Дни тянутся за днями, он узнаёт, что сын рыбака — травник и болен чем-то серьёзным и неизлечимым. Моракс думает, что при большом желании, адепты могли бы попытаться спасти мальчонку, но всё должно идти своим чередом. Боги не должны благоволить одному человеку, иначе всё станет некрасивым, как говорит Гуйчжун — сначала он не понимал её слов, но сейчас не может не осознавать её правоты.

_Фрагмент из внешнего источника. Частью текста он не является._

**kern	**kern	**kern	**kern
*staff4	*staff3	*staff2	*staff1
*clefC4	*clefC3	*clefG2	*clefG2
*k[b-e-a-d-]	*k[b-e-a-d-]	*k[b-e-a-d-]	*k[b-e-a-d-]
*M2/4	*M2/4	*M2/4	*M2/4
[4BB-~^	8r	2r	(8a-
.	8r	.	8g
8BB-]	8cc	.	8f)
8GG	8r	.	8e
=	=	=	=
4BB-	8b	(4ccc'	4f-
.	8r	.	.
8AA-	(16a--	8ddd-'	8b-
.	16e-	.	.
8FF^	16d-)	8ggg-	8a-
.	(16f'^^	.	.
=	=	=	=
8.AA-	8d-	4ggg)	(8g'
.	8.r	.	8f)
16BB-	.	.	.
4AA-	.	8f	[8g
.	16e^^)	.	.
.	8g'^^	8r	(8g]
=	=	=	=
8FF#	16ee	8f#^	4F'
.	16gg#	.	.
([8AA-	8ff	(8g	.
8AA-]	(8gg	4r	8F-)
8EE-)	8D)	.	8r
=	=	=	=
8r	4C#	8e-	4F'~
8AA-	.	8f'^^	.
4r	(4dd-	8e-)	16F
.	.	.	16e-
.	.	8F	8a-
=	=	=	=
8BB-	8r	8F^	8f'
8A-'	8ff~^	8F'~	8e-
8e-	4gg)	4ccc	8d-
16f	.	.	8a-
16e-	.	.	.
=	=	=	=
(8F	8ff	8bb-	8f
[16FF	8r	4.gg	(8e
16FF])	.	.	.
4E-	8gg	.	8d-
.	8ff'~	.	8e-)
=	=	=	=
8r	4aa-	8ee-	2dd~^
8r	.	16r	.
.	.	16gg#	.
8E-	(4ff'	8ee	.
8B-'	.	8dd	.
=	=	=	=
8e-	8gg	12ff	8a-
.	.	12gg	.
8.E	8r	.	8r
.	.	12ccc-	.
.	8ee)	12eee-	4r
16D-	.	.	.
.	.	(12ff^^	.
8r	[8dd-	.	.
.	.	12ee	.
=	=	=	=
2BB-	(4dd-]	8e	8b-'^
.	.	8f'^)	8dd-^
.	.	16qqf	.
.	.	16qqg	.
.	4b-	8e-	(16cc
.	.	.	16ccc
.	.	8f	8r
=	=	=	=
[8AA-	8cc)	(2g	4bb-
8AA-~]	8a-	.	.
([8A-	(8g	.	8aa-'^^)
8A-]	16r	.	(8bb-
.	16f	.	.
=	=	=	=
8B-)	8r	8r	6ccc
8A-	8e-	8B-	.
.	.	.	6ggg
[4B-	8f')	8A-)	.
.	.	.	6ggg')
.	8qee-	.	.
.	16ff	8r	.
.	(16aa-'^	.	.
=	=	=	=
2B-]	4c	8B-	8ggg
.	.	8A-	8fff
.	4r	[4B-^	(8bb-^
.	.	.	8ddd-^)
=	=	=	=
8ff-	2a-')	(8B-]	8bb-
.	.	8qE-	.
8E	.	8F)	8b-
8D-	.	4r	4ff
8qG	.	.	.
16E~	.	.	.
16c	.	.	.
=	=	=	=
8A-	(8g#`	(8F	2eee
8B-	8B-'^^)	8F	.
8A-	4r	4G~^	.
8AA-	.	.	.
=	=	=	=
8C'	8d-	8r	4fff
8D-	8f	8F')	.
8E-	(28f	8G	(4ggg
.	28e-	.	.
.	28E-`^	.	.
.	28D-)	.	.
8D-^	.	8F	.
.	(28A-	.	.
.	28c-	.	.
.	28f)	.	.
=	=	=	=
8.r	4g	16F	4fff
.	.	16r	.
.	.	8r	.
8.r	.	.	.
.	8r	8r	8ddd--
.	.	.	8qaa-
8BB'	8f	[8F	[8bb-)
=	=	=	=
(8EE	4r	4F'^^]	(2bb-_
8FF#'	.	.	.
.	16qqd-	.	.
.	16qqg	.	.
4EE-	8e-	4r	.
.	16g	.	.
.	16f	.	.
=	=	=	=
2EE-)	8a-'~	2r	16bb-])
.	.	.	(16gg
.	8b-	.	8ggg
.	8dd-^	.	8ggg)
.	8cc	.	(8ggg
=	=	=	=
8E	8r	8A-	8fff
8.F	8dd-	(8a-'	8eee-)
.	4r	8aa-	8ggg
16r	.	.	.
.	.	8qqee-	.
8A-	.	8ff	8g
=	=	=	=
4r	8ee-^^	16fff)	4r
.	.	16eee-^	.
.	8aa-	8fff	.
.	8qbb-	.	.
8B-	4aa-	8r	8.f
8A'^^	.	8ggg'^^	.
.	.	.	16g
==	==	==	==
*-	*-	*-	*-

Пока Моракс закидывает сети в воду, подозрительный травник смеряет его прищуренным взглядом из-под соломенной шляпы — Моракс физически ощущает, как холка на его темени встаёт дыбом от давления: это не страх, но что-то очень неприятное, он вращает плечами, словно пытаясь стряхнуть с себя настойчивое внимание.
Жизнь идёт своим чередом.
*******
Божественная война иссушает плодородные почвы его сердца и, словно Ассамблея Гуйли, оно становится бесплодной пустыней, покрытой руинами. Вспышками света воспоминания недавних лет мелькают в его голове: вот он в дикую бурю бросается за Осиалом в море — бури умирают под водой, камни тонут, но Моракс уже давно не камень; вот валуны обрушиваются на дома людей, горит солома, людские крики резонируют в его ушах; пути адептов мерцают в воздухе, Моракс путается среди людей, сердце его суматошно, руки и ноги снова покрыты кровью, в руках каменные копья сменяют друг друга.

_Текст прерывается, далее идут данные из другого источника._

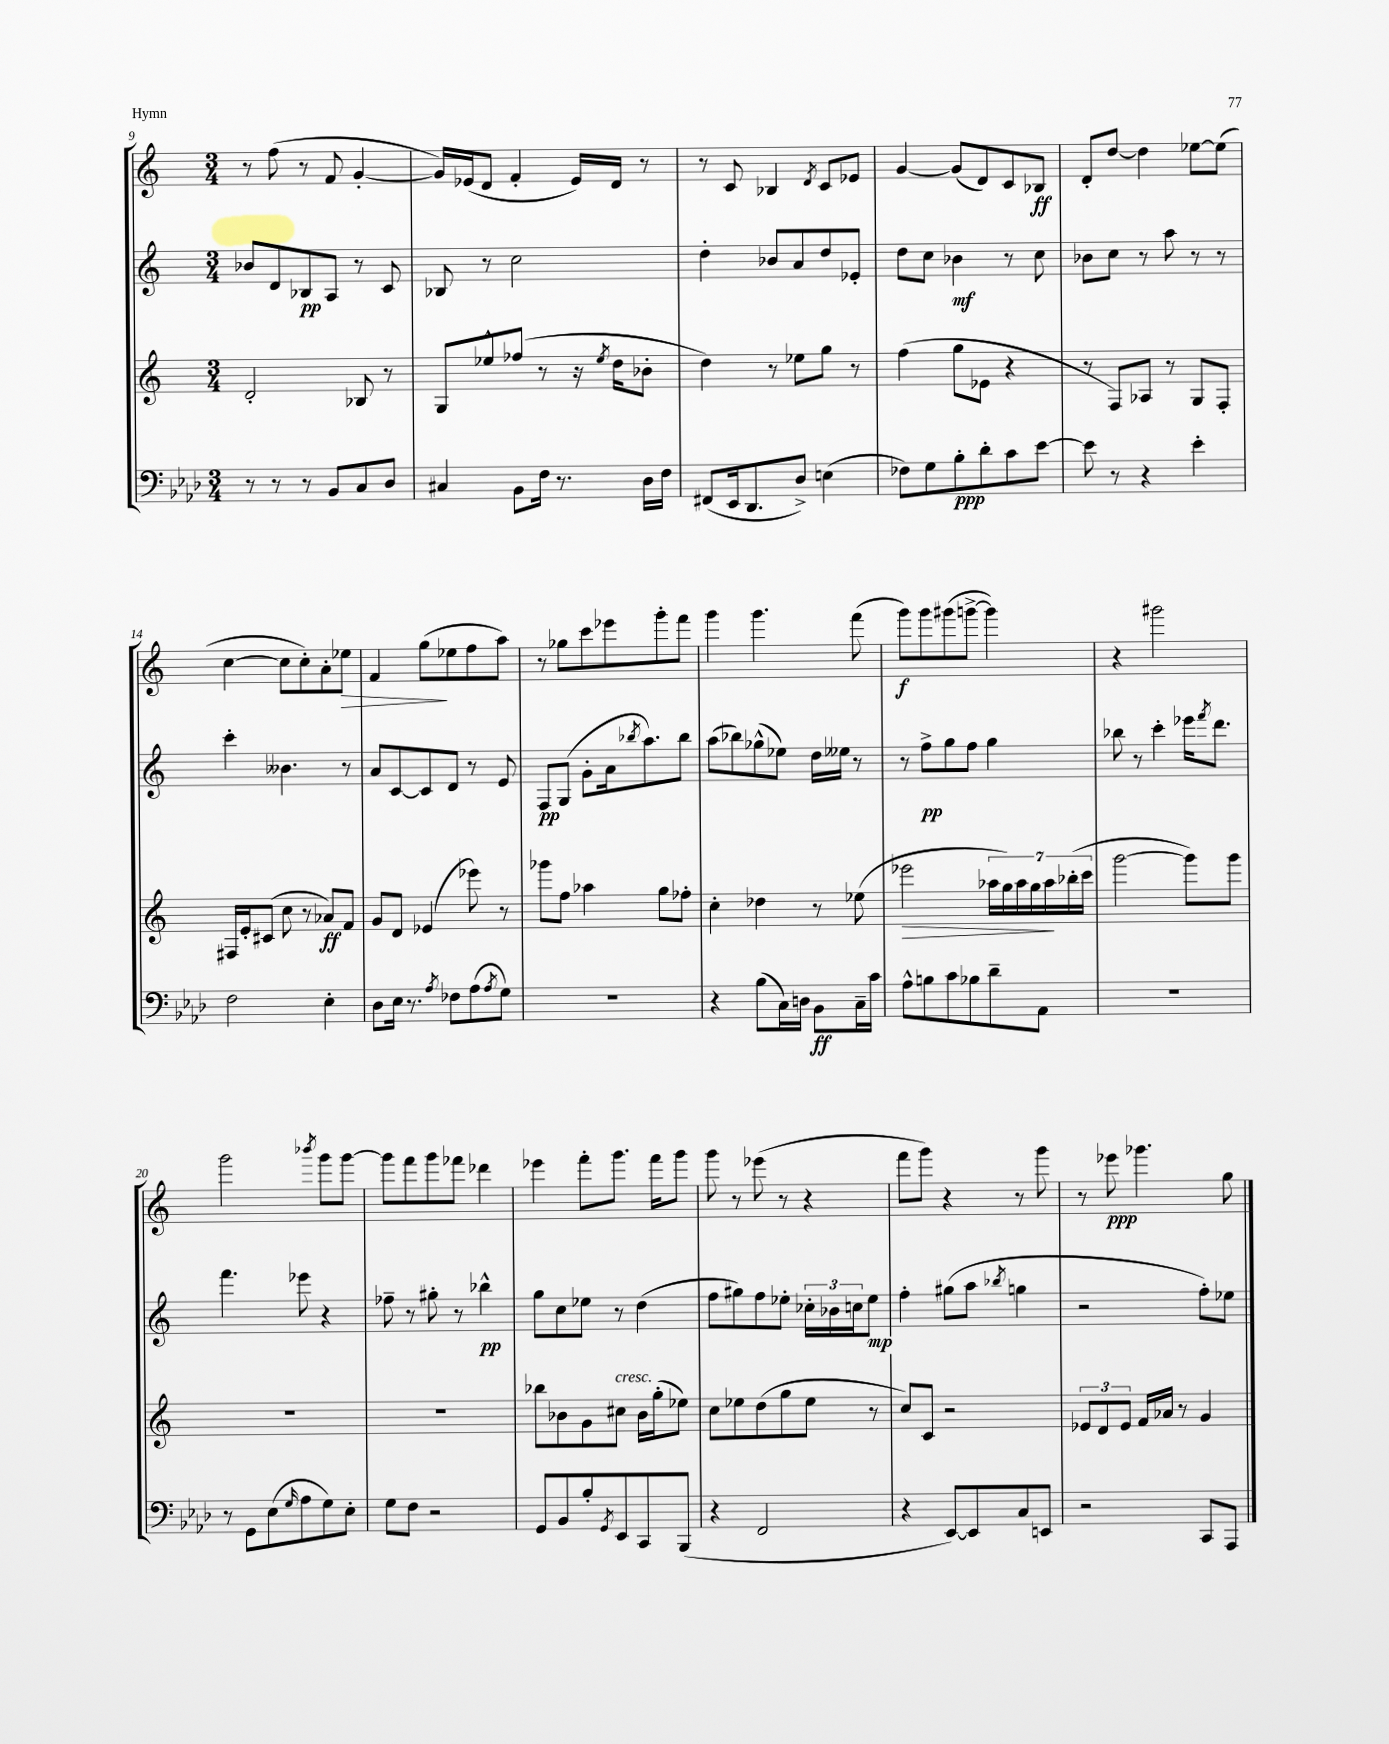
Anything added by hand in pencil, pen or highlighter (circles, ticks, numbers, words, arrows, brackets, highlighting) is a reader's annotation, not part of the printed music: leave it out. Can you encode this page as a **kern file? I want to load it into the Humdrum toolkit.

**kern	**kern	**kern	**kern
*staff4	*staff3	*staff2	*staff1
*clefF4	*clefG2	*clefG2	*clefG2
*k[b-e-a-d-]	*k[]	*k[]	*k[]
*M3/4	*M3/4	*M3/4	*M3/4
8r	2d'	8b-	8r
8r	.	8d	(8ff
8r	.	8B-	8r
8BB-	.	8A	8f
8C	8B-	8r	[4g'
8D-	8r	8c	.
=	=	=	=
4C#	8G	8B-	16g])
.	.	.	(16e-
.	8ee-^^	8r	8d
8BB-	(8ff-	2cc	4f'
16F	8r	.	.
8.r	.	.	.
.	16r	.	16e-)
.	8qee-	.	.
.	16dd	.	16d
16D-	8b-'	.	8r
16F	.	.	.
=	=	=	=
(8FF#	4dd)	4dd'	8r
16EE-	.	.	8c
8.DD-	.	.	.
.	8r	8b-	4B-
8D-^)	8ee-	8a	.
.	.	.	8qd
(4E	8gg	8dd	8c
.	8r	8e-'	8e-
=	=	=	=
8F-)	(4ff	8dd	[4g
8G	.	8cc	.
8B-'	8gg	4b-	(8g]
8d-'	8e-	.	8d)
8c	4r	8r	8c
[8e-	.	8cc	8B-
=	=	=	=
8e-]	8r	8b-	8d'
8r	8F)	8cc	[8dd
4r	8A-	8r	4dd]
.	8r	8aa	.
4e-'	8G	8r	[8ee-
.	8F'	8r	(8ee-]
=	=	=	=
2F	16F#	4ccc'	[4cc
.	16e'	.	.
.	(8c#	.	.
.	8cc	4.b--	8cc]
.	8r	.	8cc')
4E-'	8a-)	.	8a'
.	8f	8r	8ee-
=	=	=	=
8D-	8g	8a	4f
16E-	8d	[8c	.
8.r	.	.	.
.	(4e-	8c]	(8gg
8qA-	.	.	.
8F-	.	8d	8ee-
(8A-	8eee-)	8r	8ff
8qA-	.	.	.
8G)	8r	8e	8aa)
=	=	=	=
2.r	8ggg-	8F	8r
.	8ff	(8G	8gg-
.	4aa-	8g'	8ccc
.	.	16a	8eee-
.	.	8qbb-	.
.	.	8.aa)	.
.	8gg	.	8ggg'
.	8ff-'	8bb-	8fff
=	=	=	=
4r	4cc'	(8aa	4ggg
.	.	8bb-)	.
(8B-	4dd-	(8gg-^^	4.ggg
16C)	.	8ee-)	.
16D	.	.	.
8BB-	8r	16dd	.
.	.	16ee--	.
16C~	(8ee-	8r	(8fff
16c	.	.	.
=	=	=	=
8A-^^	2eee-	8r	8ggg)
8B	.	8ff^	8ggg
8c	.	8gg	(8ggg#
8B-	.	8ff	[8ggg^
8d-~	28aa-	4gg	4ggg])
.	28gg)	.	.
.	28aa-	.	.
.	28gg	.	.
8AA-	.	.	.
.	28aa-	.	.
.	(28bb-'	.	.
.	28ccc	.	.
=	=	=	=
2.r	[2ggg	8bb-	4r
.	.	8r	.
.	.	4ccc'	2ggg#
.	8ggg])	16eee-	.
.	.	8qfff	.
.	.	8.ddd	.
.	8ggg	.	.
=	=	=	=
8r	2.r	4.fff	2ggg
8GG	.	.	.
(8E-	.	.	.
16qqG	.	.	.
8A-	.	8eee-	.
.	.	.	8qbbb-
8G)	.	4r	8ggg
8E-'	.	.	[8ggg
=	=	=	=
8G	2.r	8ff-~	8ggg]
8F	.	8r	8fff
2r	.	8gg#'	8ggg
.	.	8r	8fff-
.	.	4bb-^^	4ddd-
=	=	=	=
8GG	8bb-	8gg	4eee-
8BB-	8b-	8cc	.
8B-'	8g	8ee-	8fff'
8qGG	.	.	.
8EE-	8cc#	8r	8.ggg
8CC	16b-	(4dd	.
.	(16gg'	.	16fff
(8BBB-	8ee-)	.	8ggg
=	=	=	=
4r	8cc	8ff	8ggg
.	8ee-	8gg#)	8r
2FF	(8dd	8ff	(8eee-
.	8gg	8ee-'	8r
.	8ee-	24cc-'	4r
.	.	24b-	.
.	.	24cc	.
.	8r	8ee-	.
=	=	=	=
4r	8cc)	4ff'	8fff
.	8c	.	8ggg)
[8EE-)	2r	(8gg#	4r
8EE-]	.	8aa	.
.	.	8qbb-	.
8C	.	4gg	8r
8EE	.	.	8ggg
=	=	=	=
2r	12e-	2r	8r
.	12d	.	.
.	.	.	8eee-
.	12e-	.	.
.	16f	.	4.ggg-
.	16a-	.	.
.	8r	.	.
8CC	4g	8ff')	.
8AAA-	.	8ee-	8gg
==	==	==	==
*-	*-	*-	*-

Когда пыль ещё витает в воздухе, он находит Гуйчжун: её стеклянное тело покрылось тёмной паутиной, глазурные лилии растущие из лопаток плетутся по рукам, закрывая трещины, по их лепесткам стекают красные капли. Он молчит — пыль заполняет собой его рот и лёгкие, и даже когда он облизывает губы, на языке появляется ощущение, словно он пытается собрать стеклянную крошку. Она целует его в лоб на прощание — грязь остаётся меж его бровей — и просит забыть о загадке. Он сжимает её руку в последний раз — стекло потрескивает даже под самыми нежными прикосновениями — и, наконец, пыль оседает. Пейзаж сгоревшего поля лилий и разрушенной ассамблеи остаётся в его памяти замыленным разводом воды.
Также как и прищуренные карие глаза сына рыбака (это не он, напоминает себе Моракс, — это лишь его инкарнация) — хотя это не последнее воспоминание о нём. Но Моракс не может вспомнить, как выглядело лицо Бай Чжу, когда он испустил последний свой вздох, придавленный каменными глыбами.
Моракс запахивает свои пыльные развевающиеся одежды и ведёт свой народ дальше. Он должен.
*******
Новую столицу, Ли Юэ, Моракс возводит у моря и первым делом ставит пристань — по воде идёт рябь, лица умерших в ней размываются. Ему кажется, что всё, наконец, забыто — всё прощено.
Жизнь идёт своим чередом.
Море на вкус — соль. И ветер разносит по Ли Юэ белый град. Когда умирает Хеврия сердце Моракса, земли его души, заметает солью: он устал терять. Яксы, адепты, божества, Гуйчжун, Хеврия, люди, сын рыбака, Аждаха — Моракс клянётся, что запечатал свою горечь вместе с Соляными землями.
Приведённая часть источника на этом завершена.